McConnell v. Commissioner

*118OPINION.

Lansdon :

The petitioner claims deduction from his gross income for each of the years 1918 and 1919 in the respective amounts of $74.6.44 and $13,076.30, as bad debts ascertained to be worthless and charged off in such years. The record discloses that the amounts in question included uncollectible balances on installment accounts with purchasers, discounts allowed to customers on account of inferior or damaged merchandise, and the amount of $2,500, representing a cash loan made to a man who became insolvent during the year 1919.

The evidence is conclusive that all the amounts included in the petitioner’s claim are proper deductions from gross income. We are satisfied with the proof that debts so included were ascertained to be worthless and charged off during the taxable years. The discounts for inferior or damaged merchandise were ordinary business expenses not otherwise or elsewhere deducted from income. The loan was made in cash, and at the end of the year the borrower was insolvent, and without assets of any description.
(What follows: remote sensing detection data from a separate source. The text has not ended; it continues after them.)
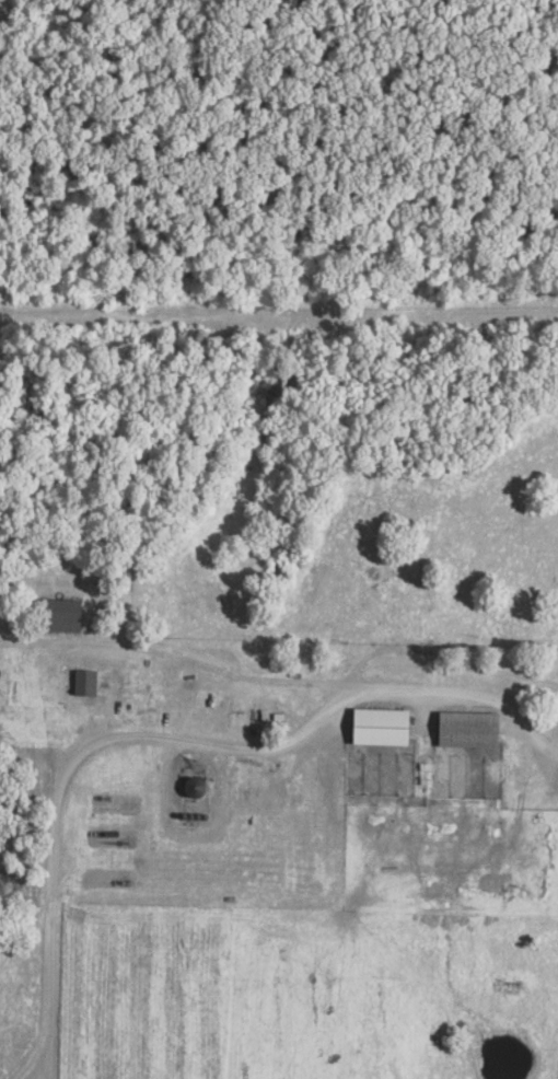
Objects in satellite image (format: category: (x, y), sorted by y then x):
building: (63, 615)
road: (188, 659)
building: (88, 681)
building: (389, 726)
building: (475, 729)
road: (167, 740)
building: (203, 787)

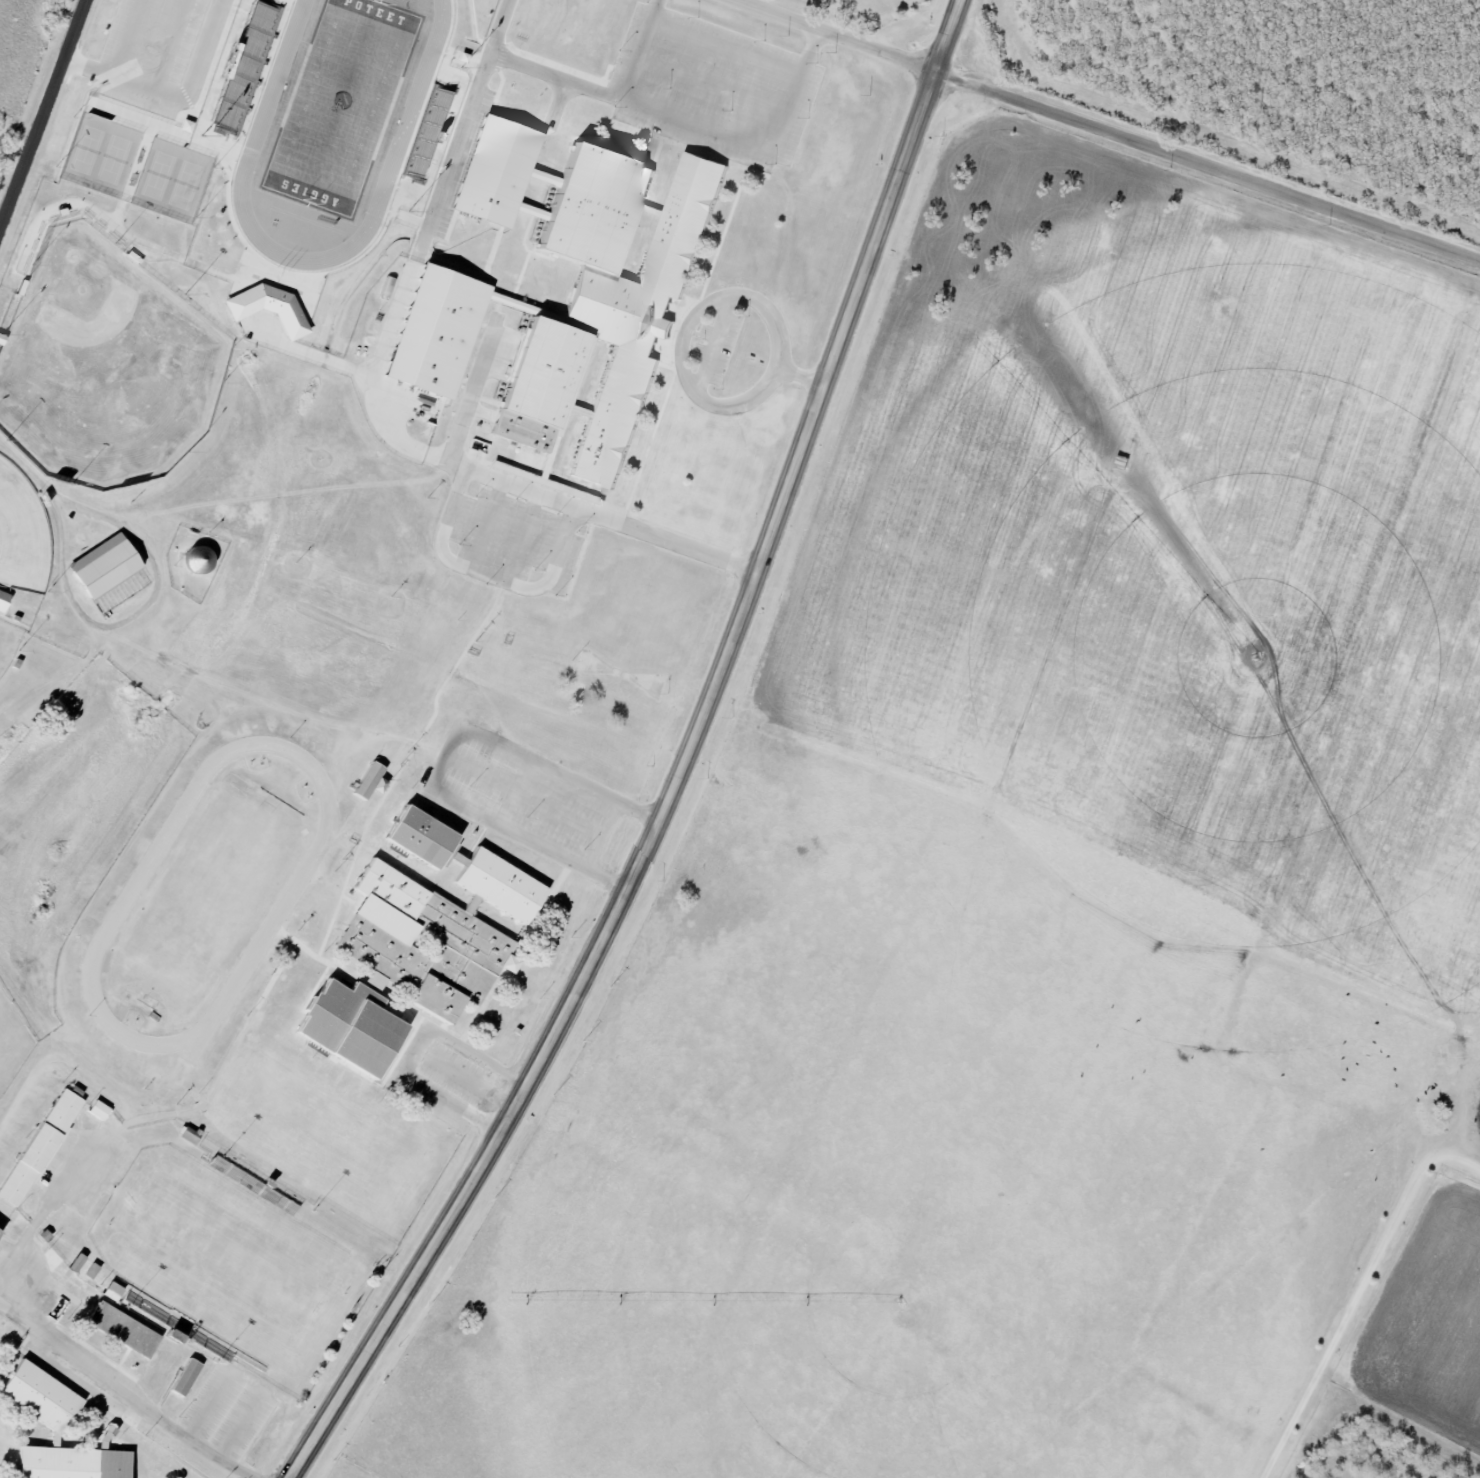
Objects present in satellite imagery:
road: (727, 44)
road: (640, 49)
road: (121, 62)
building: (245, 70)
building: (341, 102)
road: (688, 122)
road: (44, 123)
road: (1102, 124)
park: (136, 163)
building: (492, 167)
building: (535, 212)
building: (265, 302)
building: (603, 305)
road: (693, 315)
building: (439, 334)
road: (715, 347)
road: (473, 393)
road: (379, 402)
road: (27, 468)
building: (201, 560)
building: (108, 565)
road: (488, 578)
building: (4, 600)
road: (137, 615)
road: (448, 756)
road: (685, 766)
building: (372, 781)
road: (519, 793)
road: (526, 795)
building: (418, 831)
road: (603, 836)
building: (461, 859)
building: (470, 928)
building: (347, 1019)
building: (98, 1106)
building: (191, 1135)
building: (38, 1141)
road: (47, 1205)
building: (0, 1228)
park: (228, 1254)
building: (78, 1262)
building: (93, 1271)
building: (114, 1291)
road: (1357, 1293)
building: (146, 1307)
building: (122, 1324)
building: (184, 1372)
road: (120, 1393)
building: (57, 1430)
The only question that can arise in connection with the allowance of these amounts is whether that part of the total which represents uncollectible accounts and discounts to purchasers was ever charged into income. The petitioner testified that he used the amount of gross sales for any year as the starting point for computing his profits from operations for such year, and that from such amount he deducted cost of merchandise, expenses of operations, including discounts and commissions, and uncollectible accounts. This method indicates that the petitioner kept his accounts and made his income- ‘ tax returns on the accrual basis. We are confirmed in this conclusion by the fact that upon audit of the returns for the taxable years the Commissioner employed the accrual basis in computing the income as to which he asserted the deficiencies here involved. We are convinced that the petitioner kept his books and made his income-tax returns on the accrual basis, and that the amounts claimed as deductions on account of bad debts, discounts to customers, and loans, were all included in gross income, and that the petitioner is entitled to deduct such amounts as bad debts and expenses.

The evidence that the animals in question were purchased by the petitioner, their cost, and that all died in the taxable year 1919, is clear and uncontradicted. The cost of such animals in the amount of $1,000 is a proper deduction for income purposes from the petitioner’s gross income for the year 1919.

Judgment will be entered for the 'petitioner.